# **PySpark vs Pandas Execution in the Same Script**

This notebook demonstrates how to use **PySpark** and **Pandas** together.  

- **PySpark DataFrame**: Runs on a **distributed Spark cluster** (`spark://localhost:7077`), processing data in parallel.  
- **Pandas DataFrame**: Runs **locally**, processing data in-memory on a single machine.  
- **Spark Session**: Created with `SparkSession.builder`, enabling distributed computing.  
- **Execution Flow**:
  1. Connect to Spark.
  2. Create a Spark DataFrame and display it.
  3. Create a Pandas DataFrame and print it.
  4. Stop the Spark session to release resources.

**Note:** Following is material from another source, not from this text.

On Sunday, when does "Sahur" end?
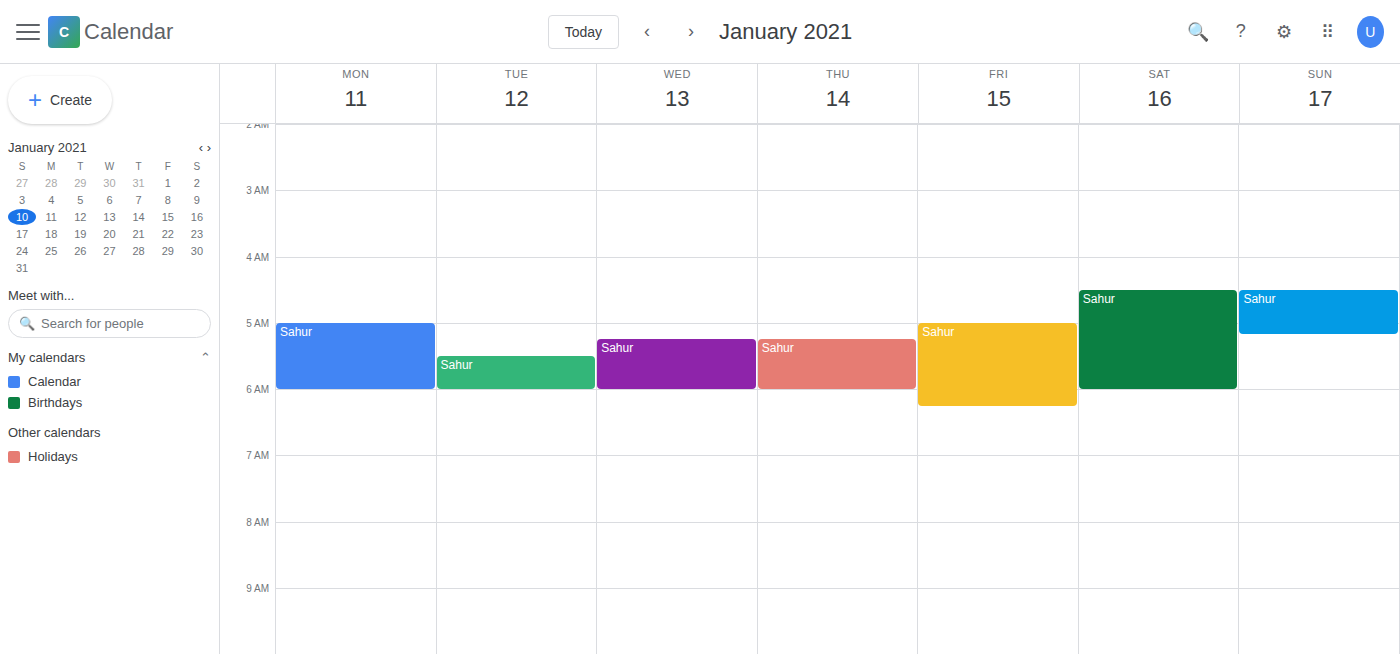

⚡ **Use PySpark for big data & parallel processing, Pandas for small data & quick analysis.**


In [7]:
import findspark
findspark.init()

from pyspark.sql import SparkSession

spark = SparkSession.builder \
    .appName("PySpark-Test") \
    .master("spark://localhost:7077") \
    .getOrCreate()

df = spark.createDataFrame([(1, "Alice"), (2, "Bob")], ["id", "name"])
df.show()

import pandas as pd
df2 = pd.DataFrame([(1, "Alice"), (2, "Bob")], columns=["id", "name"])
print(df2)

spark.stop()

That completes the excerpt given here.